Ya están aquí las elecciones europeas, que suene la Oda a la Alegría de Beethoven. O mejor no, que con estos llevamos cuatro comicios en el último año y no estamos para himnos. Pero hay que votar, sí. Siquiera para que ciertas listas de las 33 que concurren en circunscripción única se adjudiquen cuantos menos escaños mejor de los 61 que se dirimen en el Estado español. En concreto, todas las candidaturas que socavan principios fundacionales de la UE como el pluralismo, la no discriminación, la tolerancia, la justicia, la solidaridad o la igualdad de género. Y también las que puedan ceder ante el racismo, la homofobia y la misoginia para ganar cuotas de poder. 

Se trata antes que nada de valores democráticos básicos como la dignidad humana y la libertad en un estado de derecho garantista, pero también de en qué manos dejamos competencias exclusivas de la UE, léase la política comercial o la regulación de un mercado único. Y otras atribuciones compartidas con los Estados miembros relativas a la cohesión económica y territorial, la política agraria, el medio ambiente o la energía, más la seguridad y la justicia en el espacio Schengen. Todo en serio riesgo y al cuadrado por la doble amenaza de la ultraderecha bajo los liderazgos de Meloni en ERC y Le Pen en ID, que podrían alcanzar al alimón mas del 20% de los 720 escaños para constituirse en segunda ideología tras el Partido Popular con un respaldo inédito –e inaudito– en Europa. Una hipótesis aterradora, más ante la probabilidad más que posibilidad de que la conservadora Von der Leyen reedite presidencia de la Comisión apoyándose al menos en la neofascista Meloni como diestra radical euroescéptica pero atlantista y proucraniana –mientras el grupo de Le Pen es partidario de Putin y aspira a dinamitar la UE desde dentro visto el desastre del brexit– en lugar de en socialistas y liberales como hasta la fecha. 

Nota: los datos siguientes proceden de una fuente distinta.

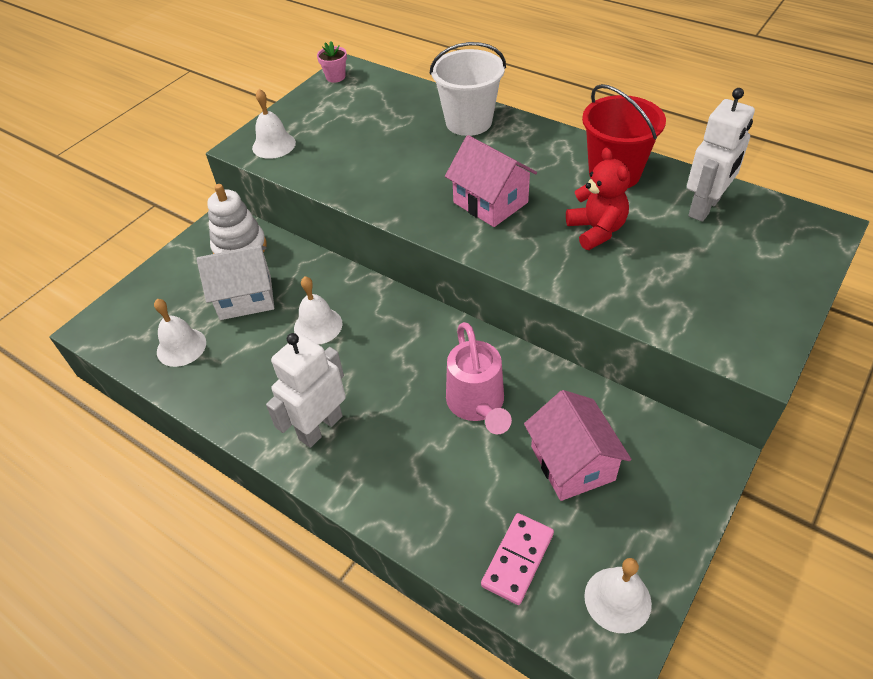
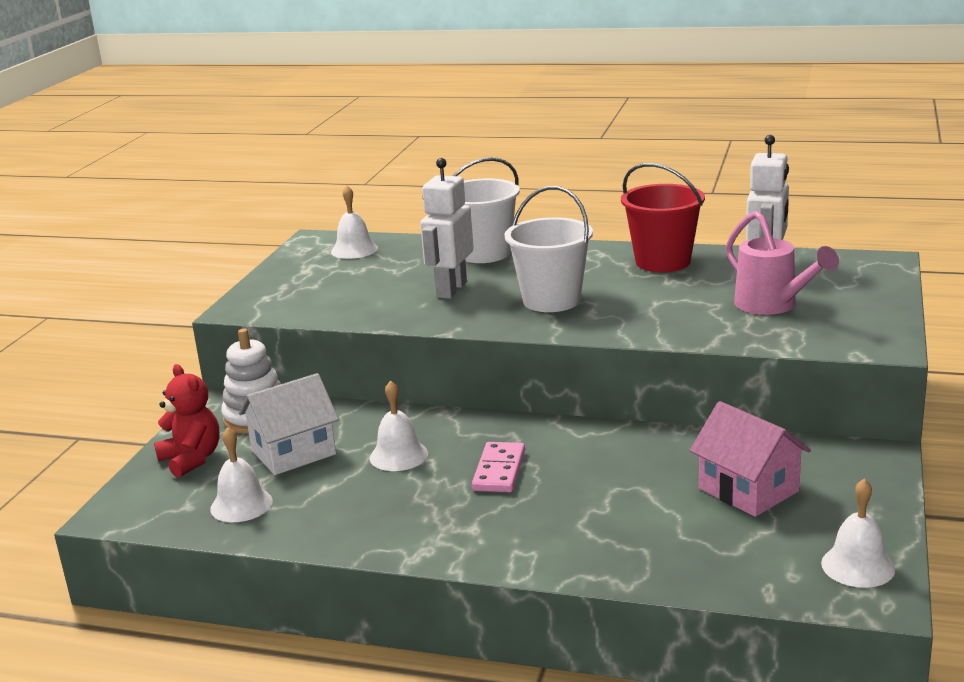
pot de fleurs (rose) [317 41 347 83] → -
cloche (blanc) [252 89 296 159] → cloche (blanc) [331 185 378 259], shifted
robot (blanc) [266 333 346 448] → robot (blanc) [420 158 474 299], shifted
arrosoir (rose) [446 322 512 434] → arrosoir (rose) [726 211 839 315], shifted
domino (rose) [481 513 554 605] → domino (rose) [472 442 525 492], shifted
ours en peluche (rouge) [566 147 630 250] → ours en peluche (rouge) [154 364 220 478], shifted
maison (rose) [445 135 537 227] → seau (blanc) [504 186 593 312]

Esa puerta la ha abierto de par en par Feijóo, toda vez que ya ha naturalizado los pactos gubernamentales con Vox, sigla que arrancó esta campaña como adalid de la unidad de la ultraderecha global con Milei al frente de tal jauría. En contraposición, Sánchez intenta aglutinar el voto progresista en torno al reconocimiento del Estado Palestino y la vigorización de la Vieja Europa como fortín humanista, erigiéndose en referente de la socialdemocracia comunitaria más allá de las cuitas internas con el PP. Por su parte, Feijóo sigue asido al antisanchismo para cobrarse la revancha de su investidura fallida, situando en la diana a la inquilina de Moncloa aunque la Guardia Civil descarte cualquier delito.

Además de frenar a la ultraderecha –segura ganadora en Italia, Francia, Bélgica y Países Bajos–, tampoco pueden ignorarse otras necesidades como la integración de los pueblos que forman Europa con pleno respeto a las especificidades y a los sentimientos de pertenencia bajo una identidad continental. Comunidad de intereses –contrapeso de EEUU, China y Rusia– necrosada por un infame extremismo polarizador y en guerra cultural.